**WORK REQUIRED**
Repeat every entry exactly as given.
── DATASET EXCERPTS
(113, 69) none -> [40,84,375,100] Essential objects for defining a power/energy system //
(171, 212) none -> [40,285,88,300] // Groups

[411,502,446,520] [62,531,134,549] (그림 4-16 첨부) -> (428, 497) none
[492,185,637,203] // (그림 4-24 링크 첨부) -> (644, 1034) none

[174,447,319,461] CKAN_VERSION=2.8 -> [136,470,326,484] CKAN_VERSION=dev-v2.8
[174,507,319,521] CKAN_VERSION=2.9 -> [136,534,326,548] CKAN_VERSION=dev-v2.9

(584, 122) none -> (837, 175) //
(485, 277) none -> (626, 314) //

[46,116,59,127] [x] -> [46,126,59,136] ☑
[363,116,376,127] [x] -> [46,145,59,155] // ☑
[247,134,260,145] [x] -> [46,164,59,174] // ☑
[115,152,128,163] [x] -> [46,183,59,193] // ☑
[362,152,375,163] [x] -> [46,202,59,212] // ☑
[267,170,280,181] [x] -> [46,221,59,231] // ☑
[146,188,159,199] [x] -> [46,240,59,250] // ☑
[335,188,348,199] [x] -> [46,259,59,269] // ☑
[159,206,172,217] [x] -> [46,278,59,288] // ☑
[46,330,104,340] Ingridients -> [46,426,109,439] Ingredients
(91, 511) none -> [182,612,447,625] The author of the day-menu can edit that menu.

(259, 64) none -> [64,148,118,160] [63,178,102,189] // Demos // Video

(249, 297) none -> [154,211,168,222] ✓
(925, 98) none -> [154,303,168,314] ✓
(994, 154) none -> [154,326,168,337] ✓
────
**ANSWER TO THE PROBLEM**
(113, 69) none -> [40,84,375,100] Essential objects for defining a power/energy system //
(171, 212) none -> [40,285,88,300] // Groups

[411,502,446,520] [62,531,134,549] (그림 4-16 첨부) -> (428, 497) none
[492,185,637,203] // (그림 4-24 링크 첨부) -> (644, 1034) none

[174,447,319,461] CKAN_VERSION=2.8 -> [136,470,326,484] CKAN_VERSION=dev-v2.8
[174,507,319,521] CKAN_VERSION=2.9 -> [136,534,326,548] CKAN_VERSION=dev-v2.9

(584, 122) none -> (837, 175) //
(485, 277) none -> (626, 314) //

[46,116,59,127] [x] -> [46,126,59,136] ☑
[363,116,376,127] [x] -> [46,145,59,155] // ☑
[247,134,260,145] [x] -> [46,164,59,174] // ☑
[115,152,128,163] [x] -> [46,183,59,193] // ☑
[362,152,375,163] [x] -> [46,202,59,212] // ☑
[267,170,280,181] [x] -> [46,221,59,231] // ☑
[146,188,159,199] [x] -> [46,240,59,250] // ☑
[335,188,348,199] [x] -> [46,259,59,269] // ☑
[159,206,172,217] [x] -> [46,278,59,288] // ☑
[46,330,104,340] Ingridients -> [46,426,109,439] Ingredients
(91, 511) none -> [182,612,447,625] The author of the day-menu can edit that menu.

(259, 64) none -> [64,148,118,160] [63,178,102,189] // Demos // Video

(249, 297) none -> [154,211,168,222] ✓
(925, 98) none -> [154,303,168,314] ✓
(994, 154) none -> [154,326,168,337] ✓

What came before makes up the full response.